*REQUIREMENTS*
Rewrite the listing below as a numbered list, one line per number, skipping any blank lines. Leave the pictures out of your answer.

Dataset items:
● ● ● ● ● ● ●
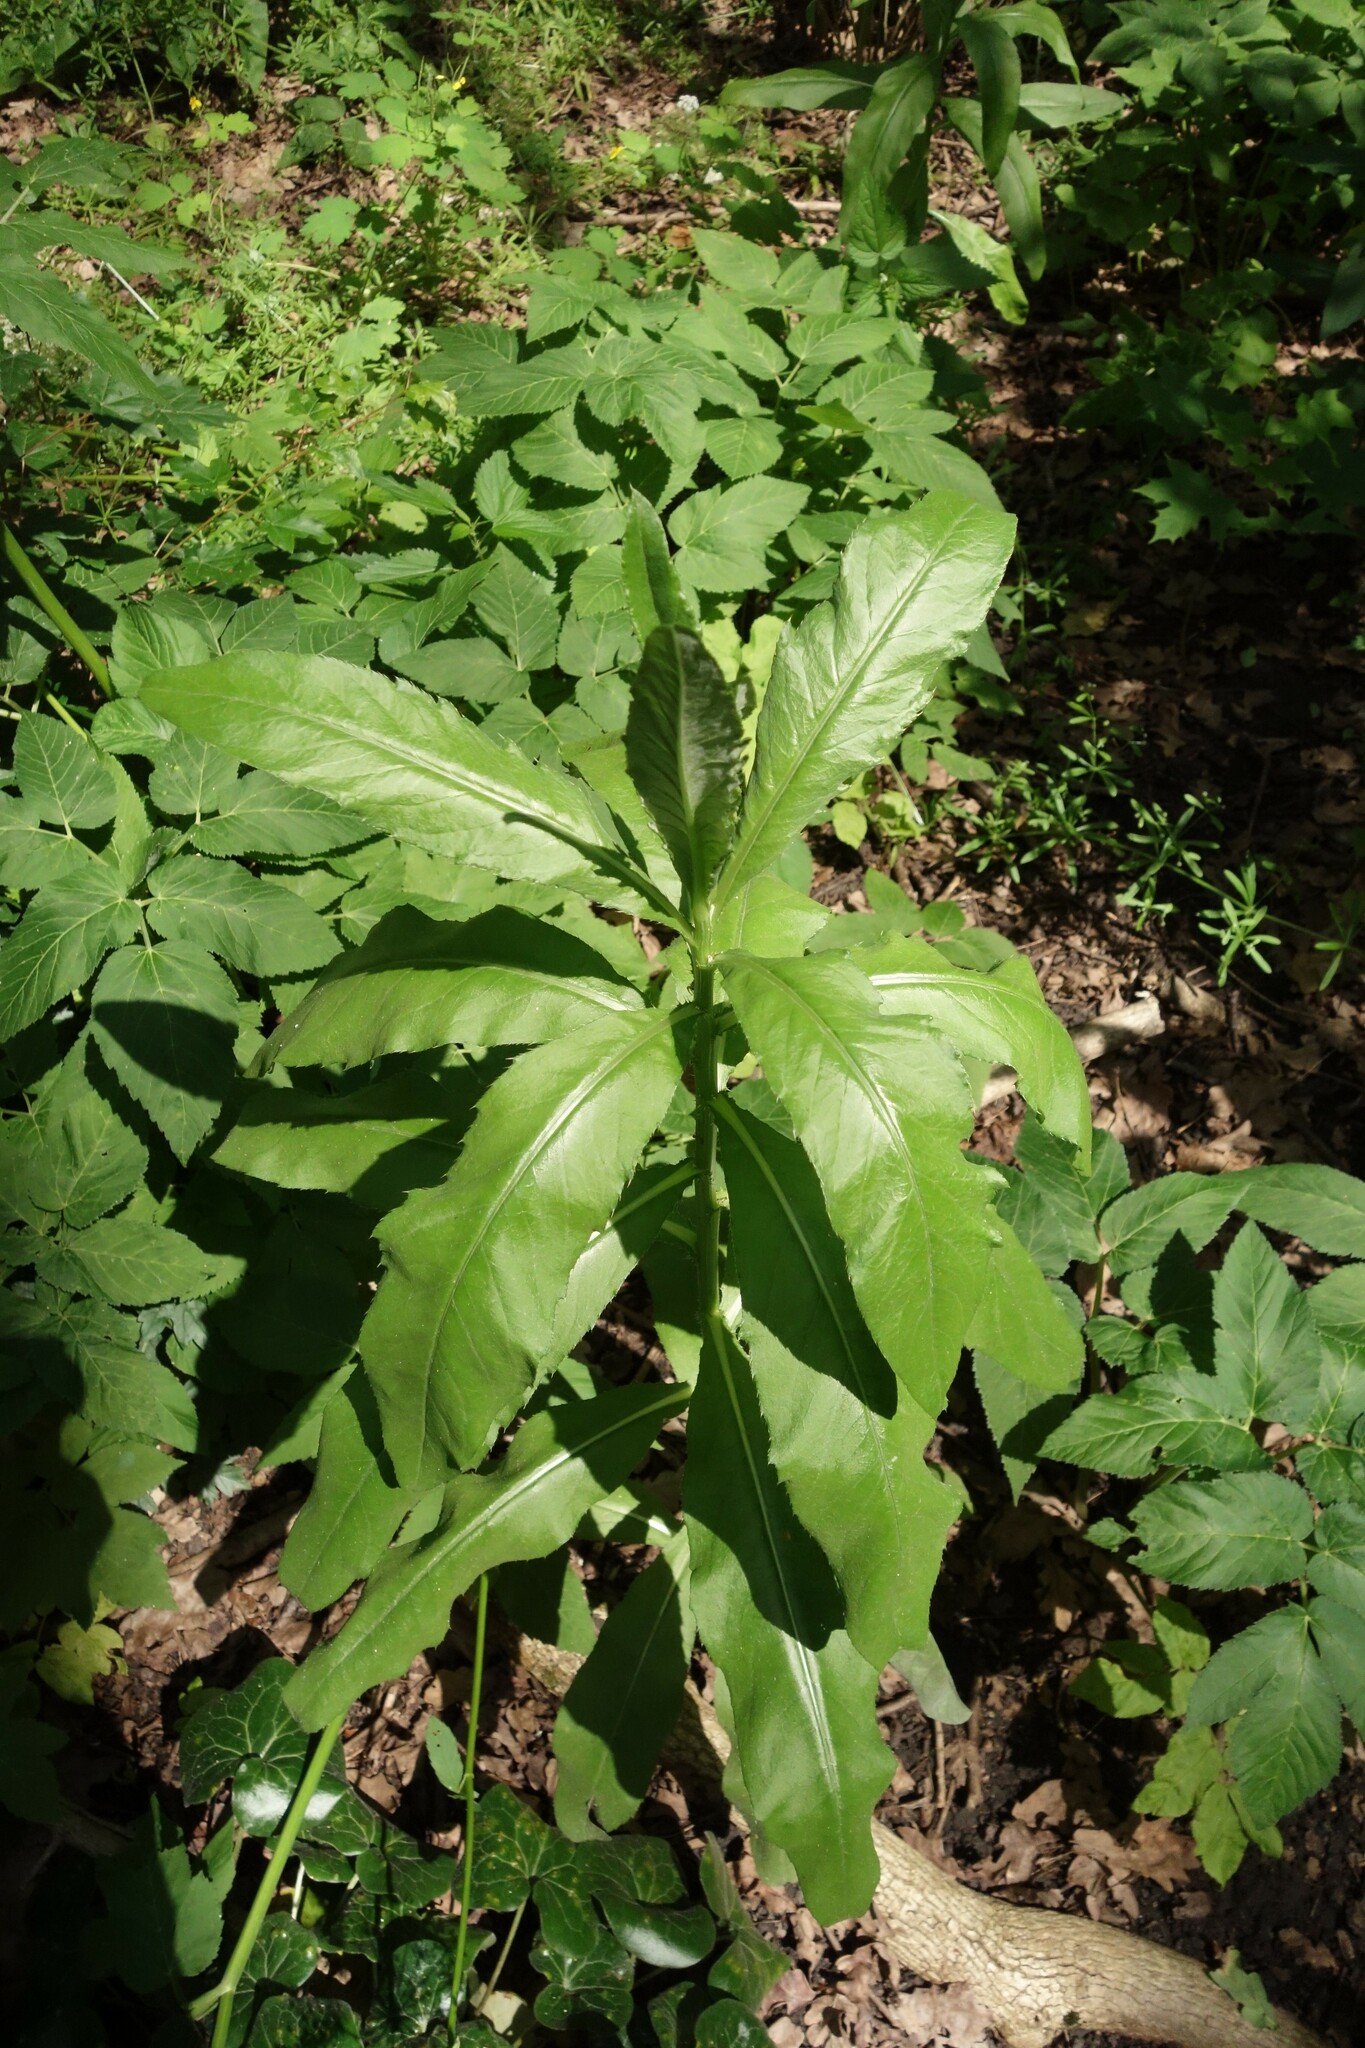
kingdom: Plantae
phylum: Tracheophyta
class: Magnoliopsida
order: Asterales
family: Asteraceae
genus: Cirsium
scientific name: Cirsium arvense
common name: Creeping thistle
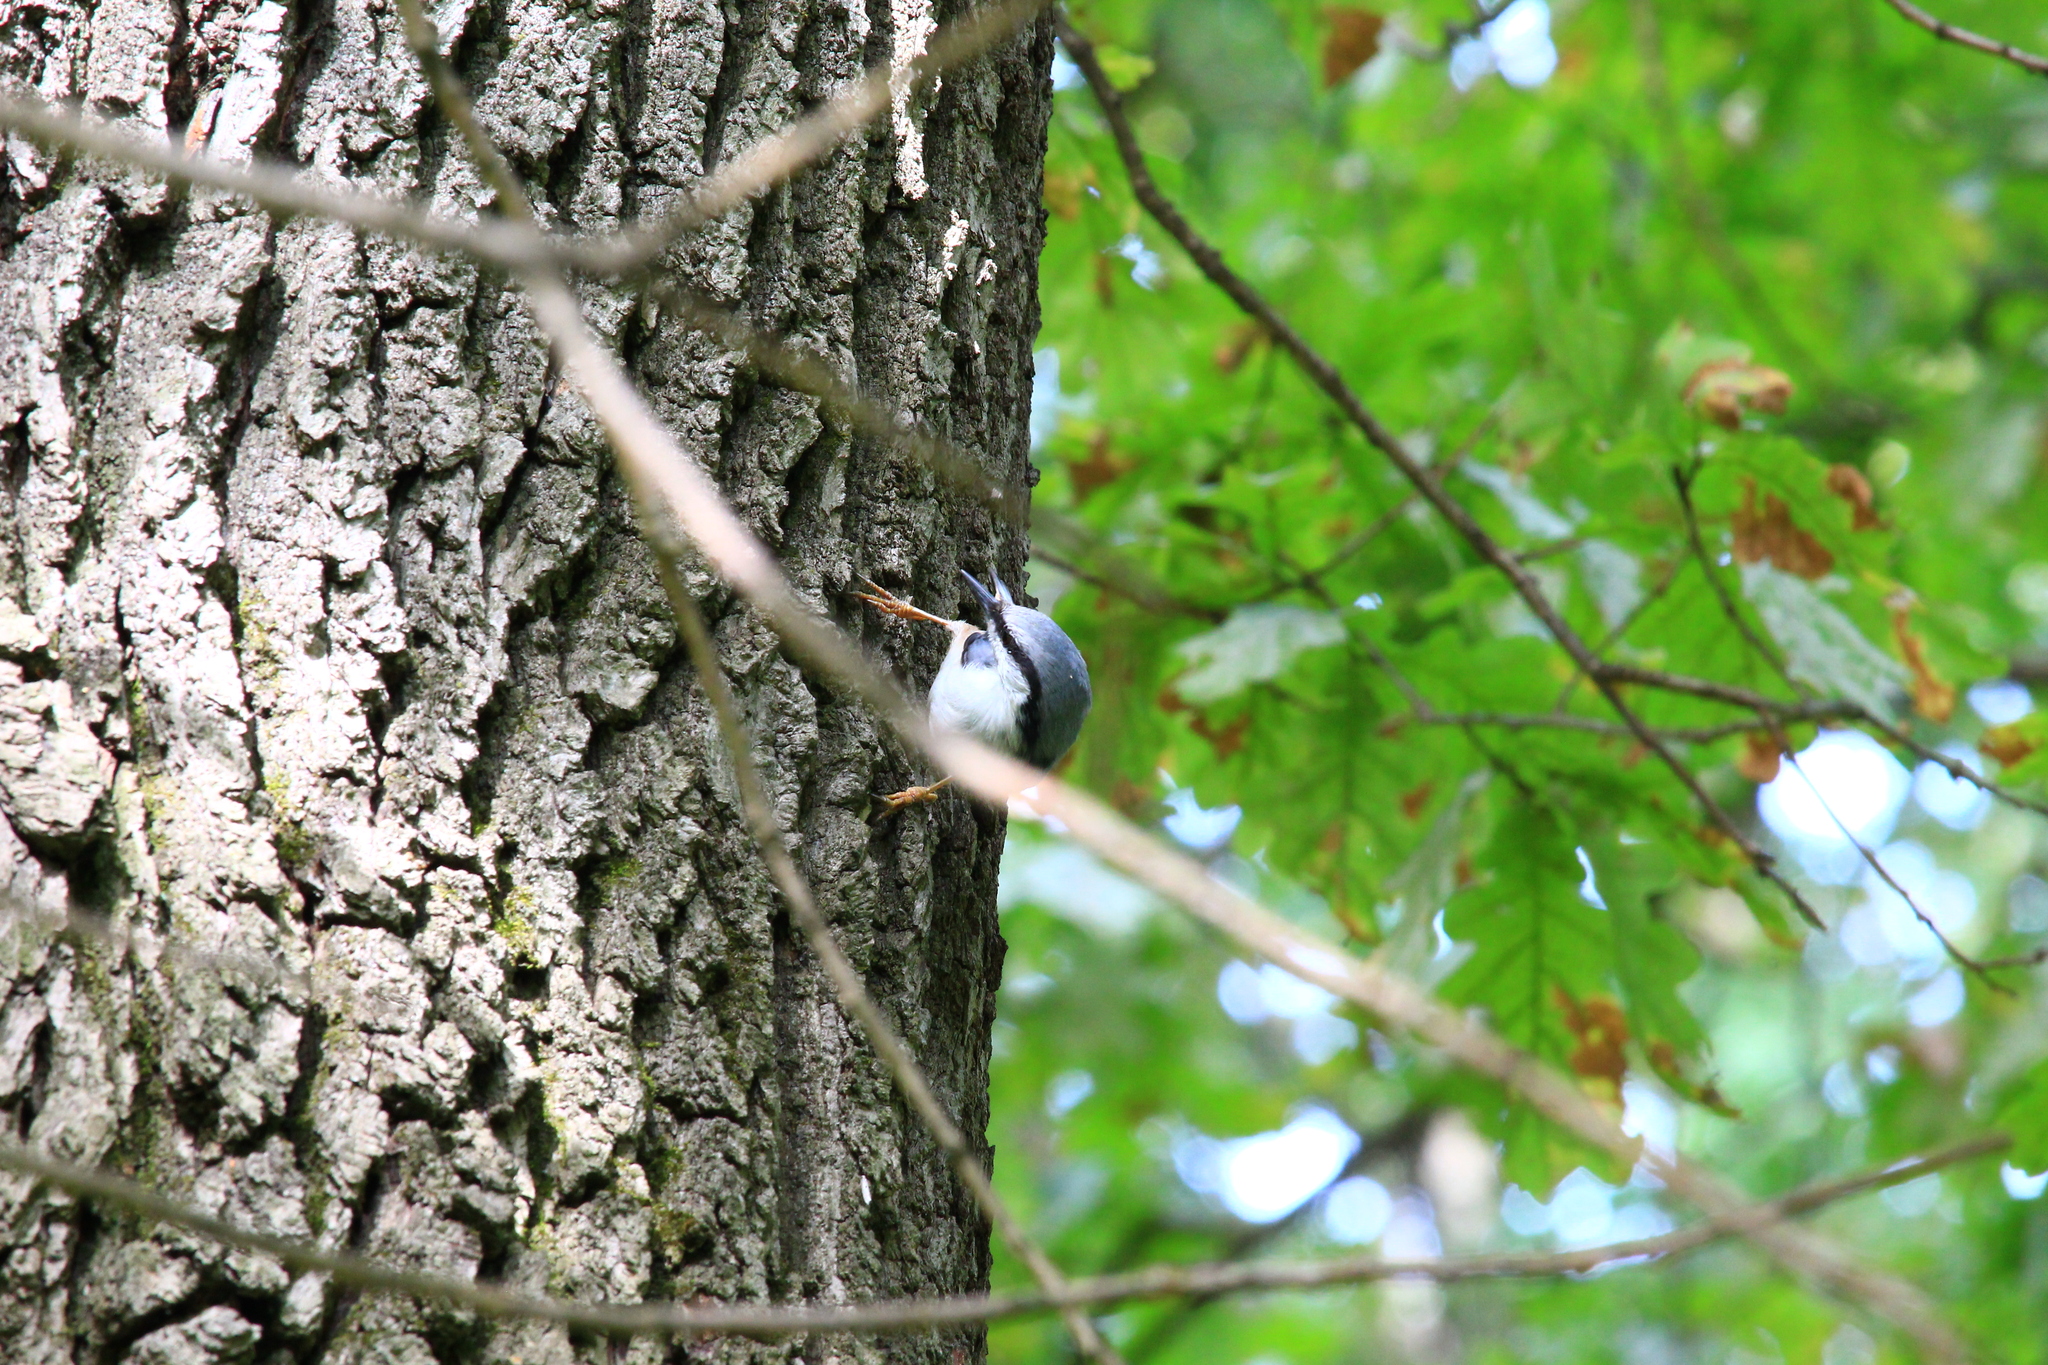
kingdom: Animalia
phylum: Chordata
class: Aves
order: Passeriformes
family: Sittidae
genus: Sitta
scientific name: Sitta europaea
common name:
● ● ● ● ● ● ●
*RESULT FOR THIS EXERCISE*
1. kingdom: Plantae
2. phylum: Tracheophyta
3. class: Magnoliopsida
4. order: Asterales
5. family: Asteraceae
6. genus: Cirsium
7. scientific name: Cirsium arvense
8. common name: Creeping thistle
9. kingdom: Animalia
10. phylum: Chordata
11. class: Aves
12. order: Passeriformes
13. family: Sittidae
14. genus: Sitta
15. scientific name: Sitta europaea
16. common name:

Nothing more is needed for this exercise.